**Set of tasks:**
**A)** Reproduce the passage on psychotherapy word for word, between "According to some" and "the patient begins.", inclusive.
**B)** Carry on the passage about psychotherapists from the point where it stops.

**Text excerpt:**
= Beginning of Section =

According to some schools of psychotherapeutic thought, an occasional smidgeon of “self-disclosure”-dribbling out judicious bits of autobiography in the name of empathy-can benefit the patient. But even proponents of that open approach are clear that the only shrinks qualified to risk exploiting their private lives as therapeutic tools need to be experienced, rigorously self-appraising, and acutely aware of psychological boundaries-the precise spots where they end and the patient begins.
One cardinal trait of an effective psychotherapist is the ability to “actively listen,” a talent that transcends gimmicky phrases such as “I hear what you’re saying” and depends on a sincere suspension of the judgmental self as well as a genuine interest in the emotional life of the patient. After a few years, learning to listen on twelve cylinders can carry over to the so-called real world. You start to do it outside the office.

= End of Section =

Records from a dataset
= Beginning of Section =

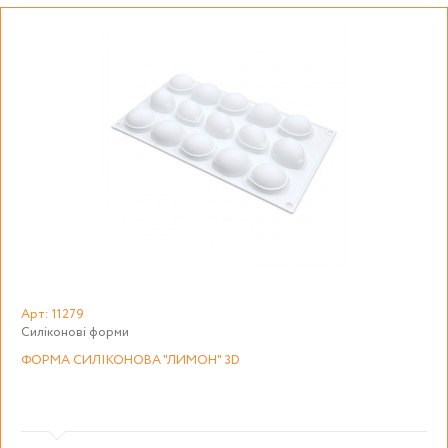
Арт: 11279
Силіконові форми
ФОРМА СИЛІКОНОВА "ЛИМОН" 3D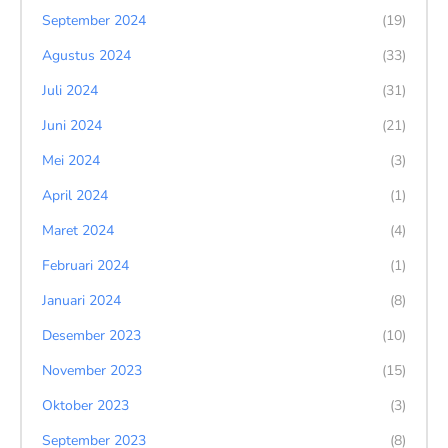
September 2024
(19)
Agustus 2024
(33)
Juli 2024
(31)
Juni 2024
(21)
Mei 2024
(3)
April 2024
(1)
Maret 2024
(4)
Februari 2024
(1)
Januari 2024
(8)
Desember 2023
(10)
November 2023
(15)
Oktober 2023
(3)
September 2023
(8)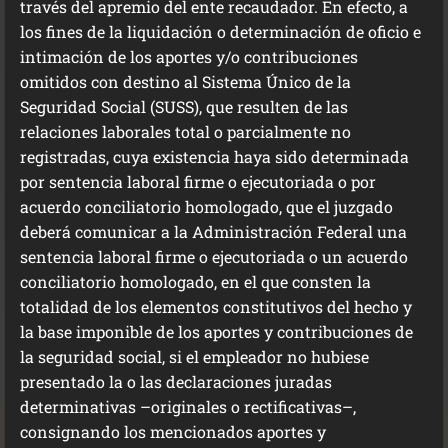
través del apremio del ente recaudador. En efecto, a
los fines de la liquidación o determinación de oficio e
intimación de los aportes y/o contribuciones
omitidos con destino al Sistema Único de la
Seguridad Social (SUSS), que resulten de las
relaciones laborales total o parcialmente no
registradas, cuya existencia haya sido determinada
por sentencia laboral firme o ejecutoriada o por
acuerdo conciliatorio homologado, que el juzgado
deberá comunicar a la Administración Federal una
sentencia laboral firme o ejecutoriada o un acuerdo
conciliatorio homologado, en el que consten la
totalidad de los elementos constitutivos del hecho y
la base imponible de los aportes y contribuciones de
la seguridad social, si el empleador no hubiese
presentado la o las declaraciones juradas
determinativas –originales o rectificativas–,
consignando los mencionados aportes y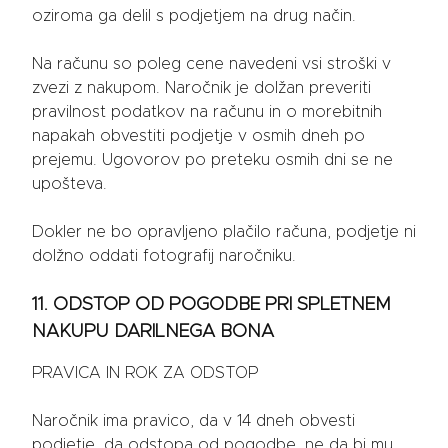
oziroma ga delil s podjetjem na drug način.
Na računu so poleg cene navedeni vsi stroški v
zvezi z nakupom. Naročnik je dolžan preveriti
pravilnost podatkov na računu in o morebitnih
napakah obvestiti podjetje v osmih dneh po
prejemu. Ugovorov po preteku osmih dni se ne
upošteva.
Dokler ne bo opravljeno plačilo računa, podjetje ni
dolžno oddati fotografij naročniku.
11. ODSTOP OD POGODBE PRI SPLETNEM
NAKUPU DARILNEGA BONA
PRAVICA IN ROK ZA ODSTOP
Naročnik ima pravico, da v 14 dneh obvesti
podjetje, da odstopa od pogodbe, ne da bi mu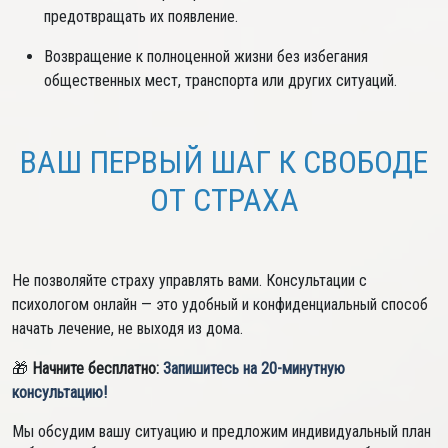
предотвращать их появление.
Возвращение к полноценной жизни без избегания
общественных мест, транспорта или других ситуаций.
ВАШ ПЕРВЫЙ ШАГ К СВОБОДЕ
ОТ СТРАХА
Не позволяйте страху управлять вами. Консультации с
психологом онлайн — это удобный и конфиденциальный способ
начать лечение, не выходя из дома.
🎁
Начните бесплатно:
Запишитесь на 20-минутную
консультацию!
Мы обсудим вашу ситуацию и предложим индивидуальный план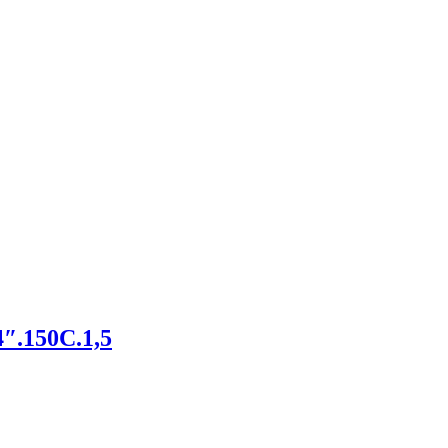
″.150С.1,5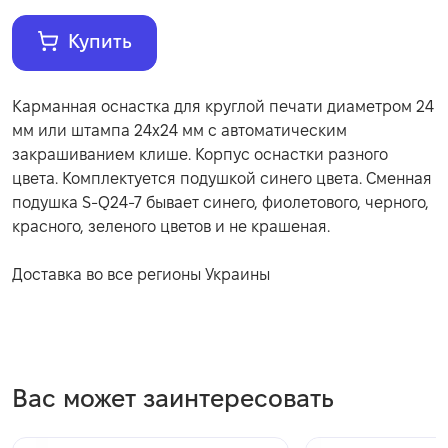
Купить
Карманная оснастка для круглой печати диаметром 24
мм или штампа 24х24 мм с автоматическим
закрашиванием клише. Корпус оснастки разного
цвета. Комплектуется подушкой синего цвета. Сменная
подушка S-Q24-7 бывает синего, фиолетового, черного,
красного, зеленого цветов и не крашеная.
Доставка во все регионы Украины
Вас может заинтересовать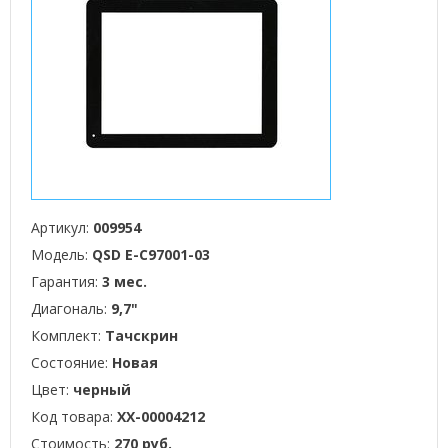
Артикул:
009954
Модель:
QSD E-C97001-03
Гарантия:
3 мес.
Диагональ:
9,7"
Комплект:
Тачскрин
Состояние:
Новая
Цвет:
черный
Код товара:
XX-00004212
Стоимость:
270 руб.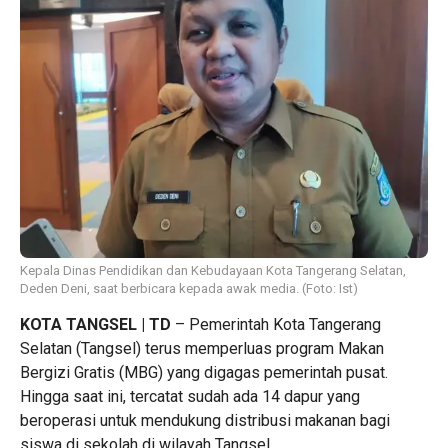
Kepala Dinas Pendidikan dan Kebudayaan Kota Tangerang Selatan,
Deden Deni, saat berbicara kepada awak media. (Foto: Ist)
KOTA TANGSEL | TD
– Pemerintah Kota Tangerang
Selatan (Tangsel) terus memperluas program Makan
Bergizi Gratis (MBG) yang digagas pemerintah pusat.
Hingga saat ini, tercatat sudah ada 14 dapur yang
beroperasi untuk mendukung distribusi makanan bagi
siswa di sekolah di wilayah Tangsel.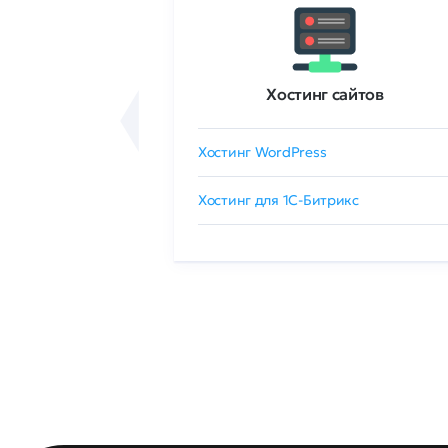
ртификаты
Хостинг сайтов
сертификат
Хостинг WordPress
 GlobalSign
Хостинг для 1C-Битрикс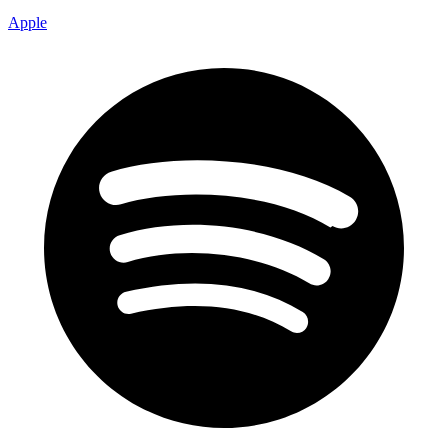
Apple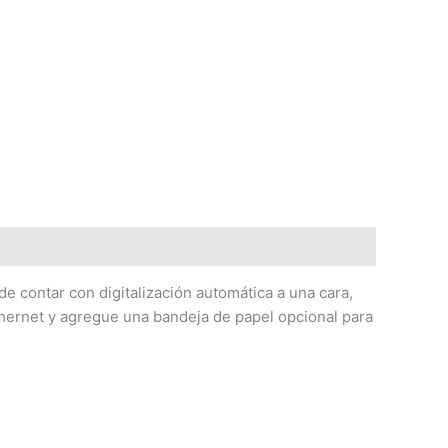
e contar con digitalización automática a una cara,
thernet y agregue una bandeja de papel opcional para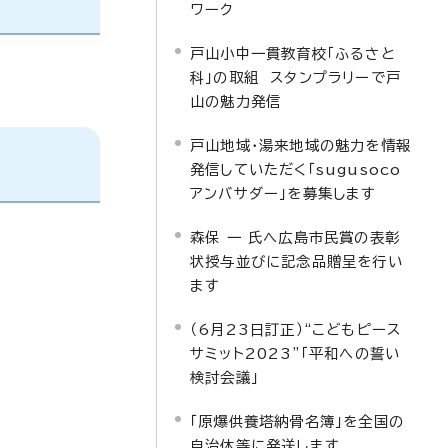
ワーク
戸山小中一貫教育校「ふるさと
科」の取組 スタンプラリーで戸
山の魅力発信
戸山地域・湯来地域の魅力を情報
発信していただく「sugusoco
アンバサダー」を募集します
森保 一 氏へ広島市民賞の表彰
状授与並びに記念品贈呈を行い
ます
（6月23日訂正）“こどもピース
サミット2023”「平和への誓い
検討会議」
「原爆供養塔納骨名簿」を全国の
自治体等に発送します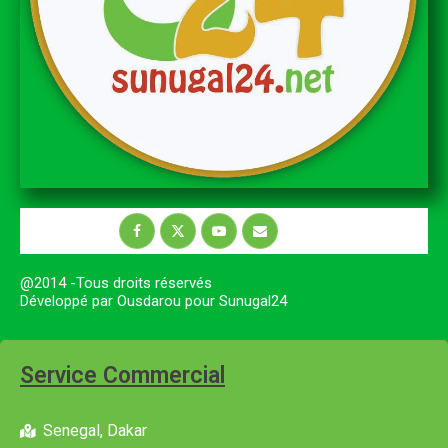
@2014 -Tous droits réservés
Développé par Ousdarou pour Sunugal24
Service Commercial
Senegal, Dakar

= End of Section =

**Answers in order:**
**A)**
According to some schools of psychotherapeutic thought, an occasional smidgeon of “self-disclosure”-dribbling out judicious bits of autobiography in the name of empathy-can benefit the patient. But even proponents of that open approach are clear that the only shrinks qualified to risk exploiting their private lives as therapeutic tools need to be experienced, rigorously self-appraising, and acutely aware of psychological boundaries-the precise spots where they end and the patient begins.

**B)**
During my years as a psychologist, I prided myself on not playing shrink with my loved ones; when I left work, I was intent on being just another husband-dad. Sure, I’d try to be patient and sensitive, but I also needed to be free to occasionally lose my temper, pass judgment, and, yeah, even discipline the kids if they needed it. One of the nicest things my acclaimed novelist son, Jesse, ever told me was “Dad, you never treated me like a patient.” (Jesse’s a great guy and a terrific son, but I’m sure there were many less charitable appraisals by him and his three sisters when I blew my stack or otherwise indulged a sometimes bellicose nature.)
Despite all that, there were times when I’d like to think my training helped me as a father. I understood the developmental stages that affected children’s thoughts and feelings. I got that while kids weren’t miniature adults, they deserved to be treated with respect. Perhaps most important, I realized that quality time wasn’t sufficient; you needed quantity time. I spent a lot of time with my kids, and when I wrote fiction in my home office-which was, and still is, festooned with personal stuff-the door was always open, literally and figuratively.
When I wasn’t the cause of my kid’s problems, I tried to be part of the solution by actively listening.
I haven’t treated patients in a decade and a half, but there are occasions when I still slip into listening mode. That’s because I’m an extremely, perhaps pathologically, curious guy, genuinely interested in other people and the stories they tell. That has led to what my kids describe as “Uh-oh, Dad made a new friend.”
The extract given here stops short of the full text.